Gambar 2.6. Bagan untuk pengenalan dan klasifikasi umum batuan beku bedasarkan komposisi mineral.







BAB III
BATUAN PIROKLASTIK

3.1. Tinjauan Umum Batuan Piroklastik
Batuan piroklastik adalah batuan vulkanik yang bertekstur klastik dan merupakan hasil dari erupsi gunung api atau batuan beku yang oleh proses gunung api, dilemparkan (eksplosif) dengan material penyusun asal yang berbeda (W.T.Huang, 1962), selanjutnya material tersebut terendapkan dan tertransportasikan ( W.T.G , 1954 ). Batuan piroklastik adalah batuan yang tersusun atas fragmen-fragmen hasil erupsi vulkanik secara eksplosif. Hasil letusan gunung api umumnya berupa produk efusif, yaitu berupa lava dan produk eksplosif yang dapat berbentuk padat atau fragmental, gas dan cair. 

3.2.      Material Penyusun Batuan Piroklastik
            Komposisi atau material penyusun batuan piroklastik berupa :
a.       Juvenil, merupakan material penyusun yang berasal dan langsung  dikeluarkan dari magma, terdiri dari padatan, cairan dan kristal (mineral).
b.      Cognate, dimana material penyusunnya berupa material hablur (hasil kristalisasi magma) dari letusan sebelumnya.
c.       Accidentil, material penyusunnya berupa bahan hamburan dari batuan non gunung berapi atau dari batuan dasar yang beragam komposisinya baik berupa batuan beku, sedimen atau batuan metamorf.
Material-material penyusun batuan piroklastik tersebut hadir dalam bentuk fragmen-fragmen (piroklas) dari letusan gunung berapi secara langsung. Fragmen piroklastik berdasarkan ukuran butirnya oleh Fisher ( 1961 ) dan Scimid ( 1981 ) dibedakan atas tiga:
a.       Bom dan blok, fragmen piroklastik berukuran > 64 mm
b.      Lapilli, fragmen piroklastik berukuran 2 - 64 mm dapat berupa juvenil, cognate, maupun accidentil.
c.       Ash, fragmen piroklastik berukuran 2 - 1/256 mm.



Dalam pendiskripsian batuan piroklastik, komposisi batuannya berdasarkan proporsi ukuran butir penyusun batuan yang dibedakan atas :
a.       Butiran, merupakan fragmen yang berukuran relatif lebih kasar, dapat berupa juvenil, coqnate, accidentil.
b.      Matrik (massa dasar), merupakan fragmen yang berukuran lebih halus. Dapat berupa juvenil, coqnate, accidentil.

PERINTAH A – Dalam teks bacaan tentang batuan piroklastik, berapa ukuran butir fragmen yang disebut lapilli?
PERINTAH B – Lanjutkan teks bacaan tentang batuan piroklastik, mulai dari sesudah kalimat terakhirnya.
Data di bawah ini tidak ada hubungannya dengan teks bacaan tentang batuan piroklastik.

DATA TERSEDIA –
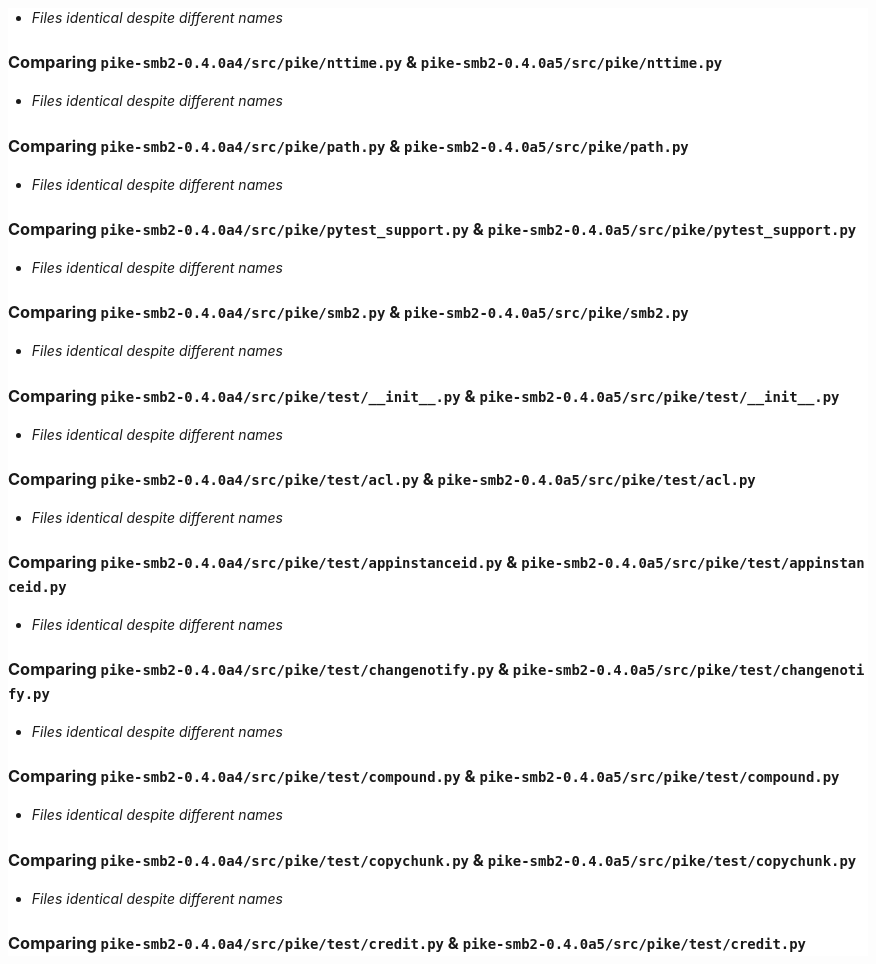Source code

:  * *Files identical despite different names*

### Comparing `pike-smb2-0.4.0a4/src/pike/nttime.py` & `pike-smb2-0.4.0a5/src/pike/nttime.py`

 * *Files identical despite different names*

### Comparing `pike-smb2-0.4.0a4/src/pike/path.py` & `pike-smb2-0.4.0a5/src/pike/path.py`

 * *Files identical despite different names*

### Comparing `pike-smb2-0.4.0a4/src/pike/pytest_support.py` & `pike-smb2-0.4.0a5/src/pike/pytest_support.py`

 * *Files identical despite different names*

### Comparing `pike-smb2-0.4.0a4/src/pike/smb2.py` & `pike-smb2-0.4.0a5/src/pike/smb2.py`

 * *Files identical despite different names*

### Comparing `pike-smb2-0.4.0a4/src/pike/test/__init__.py` & `pike-smb2-0.4.0a5/src/pike/test/__init__.py`

 * *Files identical despite different names*

### Comparing `pike-smb2-0.4.0a4/src/pike/test/acl.py` & `pike-smb2-0.4.0a5/src/pike/test/acl.py`

 * *Files identical despite different names*

### Comparing `pike-smb2-0.4.0a4/src/pike/test/appinstanceid.py` & `pike-smb2-0.4.0a5/src/pike/test/appinstanceid.py`

 * *Files identical despite different names*

### Comparing `pike-smb2-0.4.0a4/src/pike/test/changenotify.py` & `pike-smb2-0.4.0a5/src/pike/test/changenotify.py`

 * *Files identical despite different names*

### Comparing `pike-smb2-0.4.0a4/src/pike/test/compound.py` & `pike-smb2-0.4.0a5/src/pike/test/compound.py`

 * *Files identical despite different names*

### Comparing `pike-smb2-0.4.0a4/src/pike/test/copychunk.py` & `pike-smb2-0.4.0a5/src/pike/test/copychunk.py`

 * *Files identical despite different names*

### Comparing `pike-smb2-0.4.0a4/src/pike/test/credit.py` & `pike-smb2-0.4.0a5/src/pike/test/credit.py`
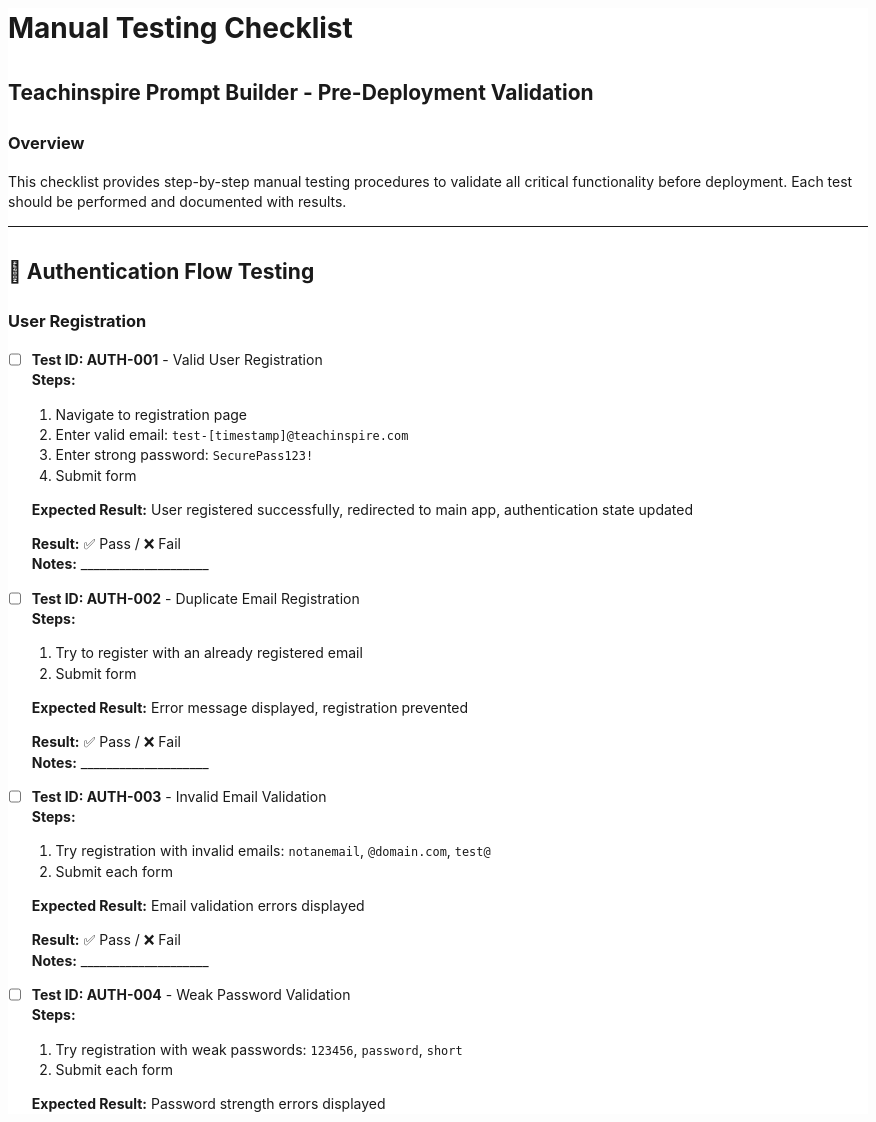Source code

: # Manual Testing Checklist
## Teachinspire Prompt Builder - Pre-Deployment Validation

### Overview
This checklist provides step-by-step manual testing procedures to validate all critical functionality before deployment. Each test should be performed and documented with results.

---

## 🔐 Authentication Flow Testing

### User Registration
- [ ] **Test ID: AUTH-001** - Valid User Registration  
  **Steps:**
  1. Navigate to registration page
  2. Enter valid email: `test-[timestamp]@teachinspire.com`
  3. Enter strong password: `SecurePass123!`
  4. Submit form
  
  **Expected Result:** User registered successfully, redirected to main app, authentication state updated
  
  **Result:** ✅ Pass / ❌ Fail  
  **Notes:** ____________________

- [ ] **Test ID: AUTH-002** - Duplicate Email Registration  
  **Steps:**
  1. Try to register with an already registered email
  2. Submit form
  
  **Expected Result:** Error message displayed, registration prevented
  
  **Result:** ✅ Pass / ❌ Fail  
  **Notes:** ____________________

- [ ] **Test ID: AUTH-003** - Invalid Email Validation  
  **Steps:**
  1. Try registration with invalid emails: `notanemail`, `@domain.com`, `test@`
  2. Submit each form
  
  **Expected Result:** Email validation errors displayed
  
  **Result:** ✅ Pass / ❌ Fail  
  **Notes:** ____________________

- [ ] **Test ID: AUTH-004** - Weak Password Validation  
  **Steps:**
  1. Try registration with weak passwords: `123456`, `password`, `short`
  2. Submit each form
  
  **Expected Result:** Password strength errors displayed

JAWABAN A – 2 - 64 mm.

JAWABAN B –
3.3.   Endapan Piroklastik
Mekanisme pembentukan endapan fragmen piroklastik dapat dibedakan atas:
1.      Endapan piroklastik jatuhan (pyroclastic fall), merupakan endapan piroklastik yang diendapkan melalui udara yang dikontrol oleh gravitasi. Penyebaran menutupi topografi dan umumnya berlapis atau bersortasi baik.
2.      Endapan piroklastik aliran (pyroclastic flow), merupakan endapan piroklastik hasil aliran langsung dari pusat erupsi berupa hot avalanche, glowing avalanche dan hot ash avalanche yang bersuhu 5000 C – 6500 C. Penyebaran dan bentuk endapan sangat dipengaruhi oleh morfologi, bagian bawahnya memperlihatkan batas morfologi asalnya sedangkan atasnya umumnya datar.
3.      Endapan piroklastik surge (pyroclastic surge), merupakan endapan piroklastik hasil percampuran dari bahan padat dan gas (uap air) yang mempunyai rapat massa rendah dan bergerak dengan kecepatan tinggi secara turbulen diatas permukaan. Menunjukkan perlapisan yang acak atau low-angle stratification.

3.4. Tekstur Batuan Piroklastik
Dalam mendiskripsian batuan piroklastik kita harus melihat bagaimana cara atau proses pembentukannya, maka kita dapat mengetahui tekstur batuan piroklastik yang terbagi atas : Ukuran butir, Bentuk butir atau kebundaran, pemilahan, kemas.
1.      Ukuran butir, dapat berukuran bom,blok,lapilli atau ash.
2.      Bentuk atau kebundaran, yaitu bentuk permukaan butir yang dibedakan atas :
~        Menyudut (Angular)
~        Menyudut Tanggung (Sub Angular)
~        Membundar Tanggung (Sub Rounded)
~        Membundar (Rounded)
~        Sangat Membundar (Well Rounded)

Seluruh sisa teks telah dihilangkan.